The Missing 800K: A Mother's Break With Her Sons

In my previous life, my three sons told me they wanted to set up a Family Bond Fund for me. Each of them would deposit three thousand dollars every month. I cried with gratitude, truly believing that decades of sacrifice had finally paid off. One of them even said, "Mom, you've given us so much. It's our turn to take care of you now." However, eight years later, I was told I have uremia. That was when I discover that the bank card, which supposedly held the fund, couldn't even cover the dialysis deposit. Soon after, my eldest son video-called me. He said he wanted to buy a better apartment in a good school district. He was short of 150 thousand dollars for the down payment and asked if I could lend it to him first. My second son came to the hospital with his wife and daughter. He didn't ask about my condition at all. Instead, he kept showing off his daughter's piano competition trophy, hinting that he needed 50 thousand dollars to enroll her in a prestigious international piano program. My youngest son was even more straightforward.
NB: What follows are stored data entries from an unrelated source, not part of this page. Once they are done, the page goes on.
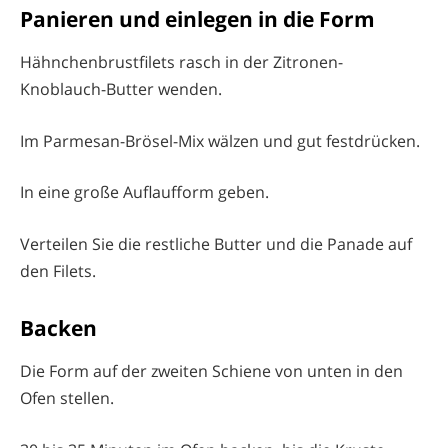
Panieren und einlegen in die Form
Hähnchenbrustfilets rasch in der Zitronen-
Knoblauch-Butter wenden.
Im Parmesan-Brösel-Mix wälzen und gut festdrücken.
In eine große Auflaufform geben.
Verteilen Sie die restliche Butter und die Panade auf
den Filets.
Backen
Die Form auf der zweiten Schiene von unten in den
Ofen stellen.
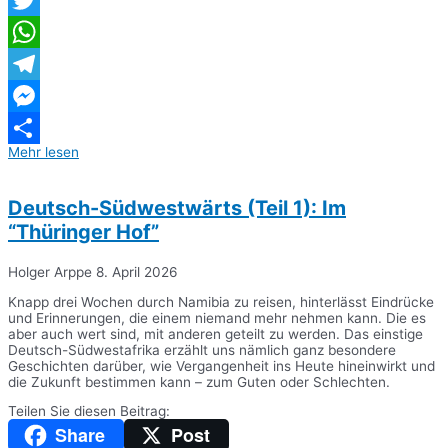
Twitter
WhatsApp
Telegram
Messenger
Mehr lesen
Teilen
Deutsch-Südwestwärts (Teil 1): Im
“Thüringer Hof”
Holger Arppe
8. April 2026
Knapp drei Wochen durch Namibia zu reisen, hinterlässt Eindrücke
und Erinnerungen, die einem niemand mehr nehmen kann. Die es
aber auch wert sind, mit anderen geteilt zu werden. Das einstige
Deutsch-Südwestafrika erzählt uns nämlich ganz besondere
Geschichten darüber, wie Vergangenheit ins Heute hineinwirkt und
die Zukunft bestimmen kann – zum Guten oder Schlechten.
Teilen Sie diesen Beitrag:
Share
Post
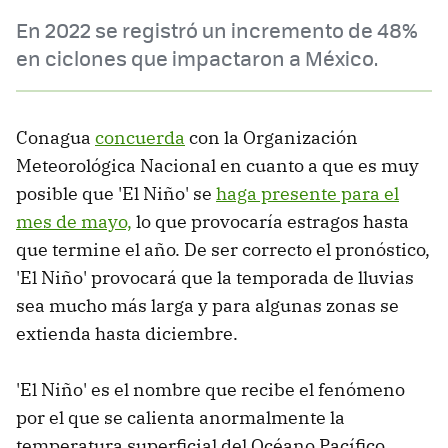
En 2022 se registró un incremento de 48%
en ciclones que impactaron a México.
Conagua
concuerda
con la Organización
Meteorológica Nacional en cuanto a que es muy
posible que 'El Niño' se
haga presente para el
mes de mayo,
lo que provocaría estragos hasta
que termine el año. De ser correcto el pronóstico,
'El Niño' provocará que la temporada de lluvias
sea mucho más larga y para algunas zonas se
extienda hasta diciembre.
'El Niño' es el nombre que recibe el fenómeno
por el que se calienta anormalmente la
temperatura superficial del Océano Pacífico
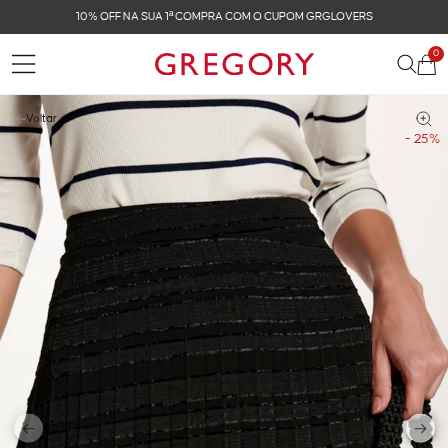
10% OFF NA SUA 1ª COMPRA COM O CUPOM GRGLOVERS
0
Voltar
- 25%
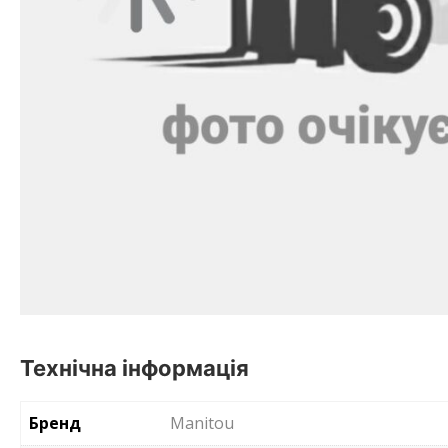
Технічна інформація
Бренд
Manitou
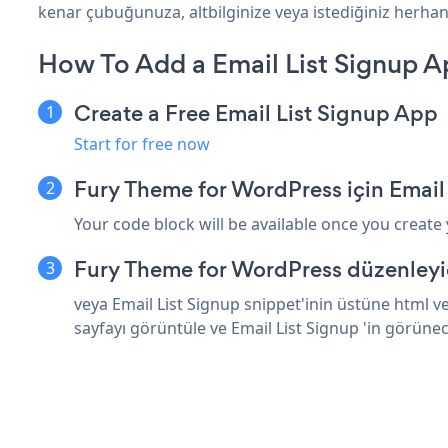
kenar çubuğunuza, altbilginize veya istediğiniz herhan
How To Add a Email List Signup A
Create a Free Email List Signup App
Start for free now
Fury Theme for WordPress için Email
Your code block will be available once you create
Fury Theme for WordPress düzenleyic
veya Email List Signup snippet'inin üstüne html v
sayfayı görüntüle ve Email List Signup 'in görüne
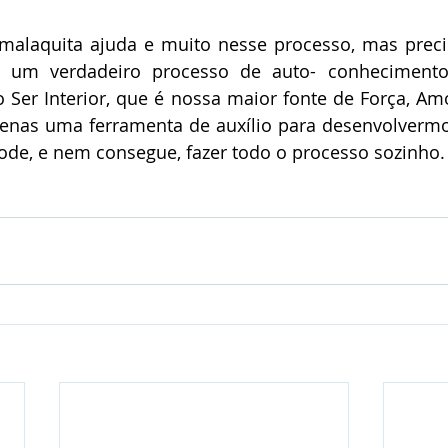
alaquita ajuda e muito nesse processo, mas prec
 um verdadeiro processo de auto- conhecimento,
Ser Interior, que é nossa maior fonte de Força, Amo
 apenas uma ferramenta de auxílio para desenvolverm
ode, e nem consegue, fazer todo o processo sozinho.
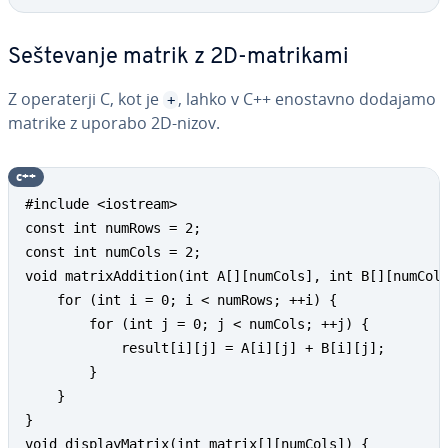
Se­šte­va­nje matrik z 2D-matrikami
Z ope­ra­ter­ji C, kot je
, lahko v C++ enostavno dodajamo
+
matrike z uporabo 2D-nizov.
c++
#include <iostream>

const int numRows = 2; 

const int numCols = 2; 

void matrixAddition(int A[][numCols], int B[][numCols
    for (int i = 0; i < numRows; ++i) {

        for (int j = 0; j < numCols; ++j) {

            result[i][j] = A[i][j] + B[i][j];

        }

    }

}

void displayMatrix(int matrix[][numCols]) {
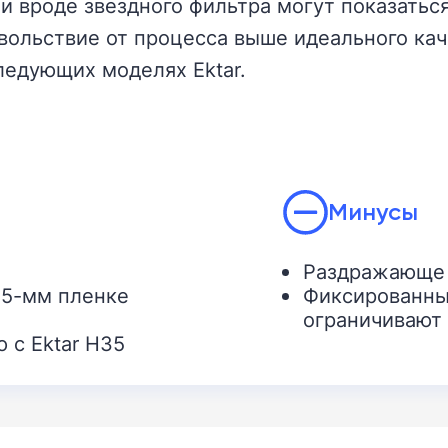
 вроде звездного фильтра могут показаться
овольствие от процесса выше идеального кач
ледующих моделях Ektar.
Минусы
Раздражающе 
35-мм пленке
Фиксированны
ограничивают
 с Ektar H35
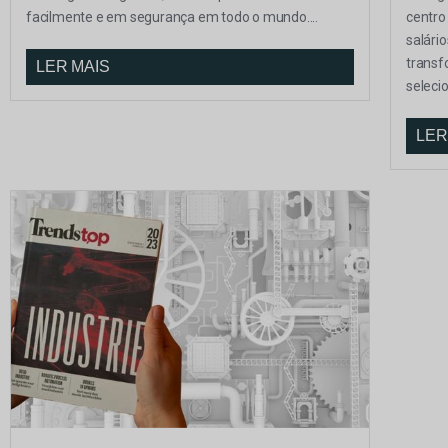
facilmente e em segurança em todo o mundo....
centro
salári
transfo
LER MAIS
selecio
LER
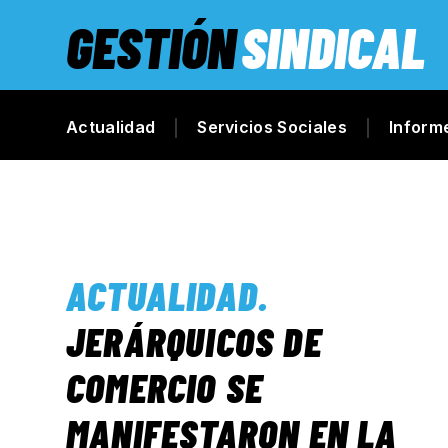
GESTIÓN
SINDICAL
Actualidad
Servicios Sociales
Inform
ACTUALIDAD
.
JERÁRQUICOS DE
COMERCIO SE
MANIFESTARON EN LA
He said he had his eye on a limited-edition pair of sneakers and wanted me to pay 30 thousand dollars for them as a birthday gift. The moment they realized the bank account didn't have enough money, their faces fell. "We each put in three thousand dollars every month. Over eight years, that's at least eight hundred thousand dollars. Mom, are you hiding the money from us?" To force me to reveal my savings, they took turns pressuring me, switching between sweet talk and threats. They even told relatives that I had dementia and had been scammed out of my money. Unable to take it anymore, I yanked out my IV late one night and walked out of the hospital, only to be hit by a car, dying instantly. When I open my eyes again, I find myself back on the day of my hospital checkup.